Конец времени композиторов | страница 32



Забегая вперед, следует отметить неверность взгляда, со­гласно которому идея истории привносится в мир иудеохристианским комплексом верований. Во всяком случае, этот взгляд требует весьма серьезных уточнений и оговорок. Сейчас же нам будет важно подчеркнуть лишь то, что идея истории начи­нает заявлять о себе в момент ослабления позиций христиан­ства в мире, в результате чего и возникает соблазн вменить христианству ответственность за идею истории. Если мы обра­тимся к первоначальному, традиционному христианству, то об­наружим многочисленные и настойчивые констатации прекра­щения исторического процесса. Новизна Нового Завета есть абсолютная, последняя новизна, после которой просто не мо­жет быть ничего нового, не может быть никакой истории. Яв­ление этой новизны есть признак окончания времен, признак «последнего времени», о чем прямо заявляет святой Иоанн Богослов: «Дети! последнее время» (I Ин. 2:18). Это вовсе не означает того, что после пришествия Христа в мир не будет происходить никаких событий, это значит лишь то, что все события отныне должны наполняться одним содержанием — сбережением в себе этой абсолютной новизны в ожидании второго пришествия. Чтобы хоть приблизительно попытаться ощутить состояние напряженного сберегания новизны Нового Завета во всей ее незамутненности, нужно хотя бы раз оказать­ся в одном из самых великих мест на земле — в мавзолее Гал­лы Плачидии в Равенне. Находясь в этом крайне небольшом по размерам, но необъятном по своему значению простран­стве, невозможно не проникнуться ощущением того, что все, что происходит сейчас, все, что может произойти после, — вся история есть только чаяние того, что изображено на этих стенах. Да и вообще все мозаики и иконы V–VI вв. можно считать знаком превращения всего исторического процесса в единое апокалиптическое восклицание: «Ей, гряди, Господи Иисусе!»
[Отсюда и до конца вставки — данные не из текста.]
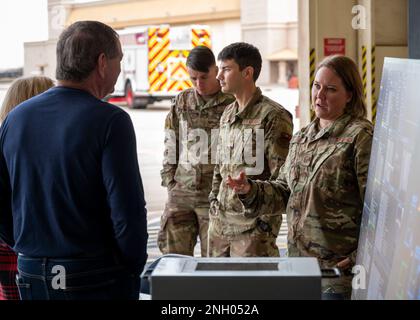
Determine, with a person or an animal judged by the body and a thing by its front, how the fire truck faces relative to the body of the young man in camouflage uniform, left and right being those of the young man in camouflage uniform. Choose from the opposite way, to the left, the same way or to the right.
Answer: to the right

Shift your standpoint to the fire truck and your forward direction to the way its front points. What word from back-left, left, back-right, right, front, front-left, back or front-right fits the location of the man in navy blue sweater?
back-left

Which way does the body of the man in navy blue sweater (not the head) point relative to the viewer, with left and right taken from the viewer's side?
facing away from the viewer and to the right of the viewer

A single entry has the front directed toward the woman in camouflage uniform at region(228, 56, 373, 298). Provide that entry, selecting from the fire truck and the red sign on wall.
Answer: the red sign on wall

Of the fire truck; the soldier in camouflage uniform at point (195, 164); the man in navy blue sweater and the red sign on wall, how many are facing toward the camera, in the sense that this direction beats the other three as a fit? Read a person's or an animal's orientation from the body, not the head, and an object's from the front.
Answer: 2

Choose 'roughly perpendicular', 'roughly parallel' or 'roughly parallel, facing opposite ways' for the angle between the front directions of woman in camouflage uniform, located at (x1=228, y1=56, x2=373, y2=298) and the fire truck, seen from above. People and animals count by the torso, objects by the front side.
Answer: roughly perpendicular

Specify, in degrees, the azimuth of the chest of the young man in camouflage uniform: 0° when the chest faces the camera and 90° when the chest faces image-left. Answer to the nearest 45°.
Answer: approximately 45°

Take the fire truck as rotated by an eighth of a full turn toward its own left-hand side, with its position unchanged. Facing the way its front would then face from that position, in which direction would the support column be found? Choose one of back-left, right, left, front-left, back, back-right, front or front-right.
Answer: left

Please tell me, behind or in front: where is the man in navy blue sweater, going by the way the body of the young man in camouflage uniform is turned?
in front
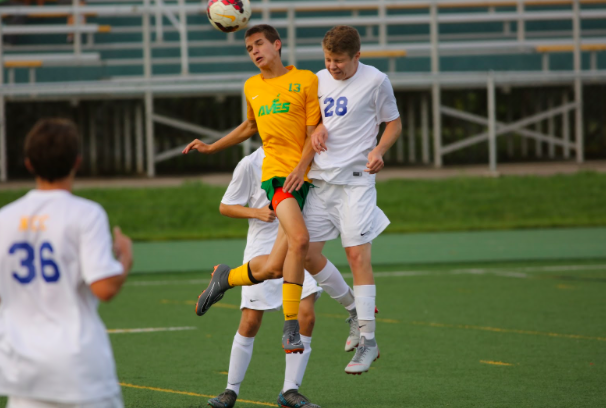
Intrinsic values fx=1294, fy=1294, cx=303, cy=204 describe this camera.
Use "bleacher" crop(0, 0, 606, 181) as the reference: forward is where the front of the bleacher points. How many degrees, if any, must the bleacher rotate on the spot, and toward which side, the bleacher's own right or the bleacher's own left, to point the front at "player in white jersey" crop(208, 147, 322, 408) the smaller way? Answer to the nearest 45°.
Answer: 0° — it already faces them

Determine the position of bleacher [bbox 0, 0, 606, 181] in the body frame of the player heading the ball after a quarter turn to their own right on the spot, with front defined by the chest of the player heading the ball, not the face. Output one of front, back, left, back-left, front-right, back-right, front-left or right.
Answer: right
Именно утрата напряженности апокалиптического ожида­ния и порождает идею истории. Апокалипсис перестает быть актуальным переживанием и переносится в некую историчес­кую перспективу. Характерным примером создания такой перспективы является учение Иоахима Флорского, который в «Согласовании Ветхого и Нового завета», а также в «Пособии к Апокалипсису» ввел понятие трех мировых эпох, или трех эр мировой истории, — эры Отца, эры Сына и эры Святого Духа. Согласно этому учению получается, что мы живем не в последнее время, как утверждал святой Иоанн Богослов и как думали христиане первого тысячелетия, а в какое-то «пред­последнее» время, в результате чего наступление Апокалип­сиса отодвигается на какой-то исторический срок, наполнен­ный конкретными историческими событиями, — тем более что Иоахим Флорский указывал определенную дату наступле­ния третьей эры — 1260 год. Противоречие, в которое вступа­ет учение Иоахима Флорского с представлениями христиан первого тысячелетия, позволяет заключить, что возникновение идеи истории, возникновение исторического видения есть всего лишь симптом оскудения благочестия и утраты напря­женности апокалиптического переживания, а отнюдь не ис­конное свойство христианского мироощущения. Можно ска­зать даже, что сила христианского благочестия и идея исто­рии находятся в обратно пропорциональном отношении друг к другу: чем более ослабевает благочестие, тем более ощутимо историческое видение мира овладевает сознанием. Именно процесс ослабления благочестия привел к тому, что к XVII в. историческая схема трех эр Иоахима Флорского трансформи­ровалась усилиями Целлария в картину мировой истории, подразделяющуюся на историю древнюю, среднюю и новую. Вернее, Целларий всего лишь завершил деятельность не­скольких поколений по десакрализации и секуляризации концепции Иоахима Флорского, в результате чего и возник­ла схема Древний мир — Средневековье — Новое время, пред­ставляющая собой всеобъемлющую историческую картину мира, увиденную глазами европейца.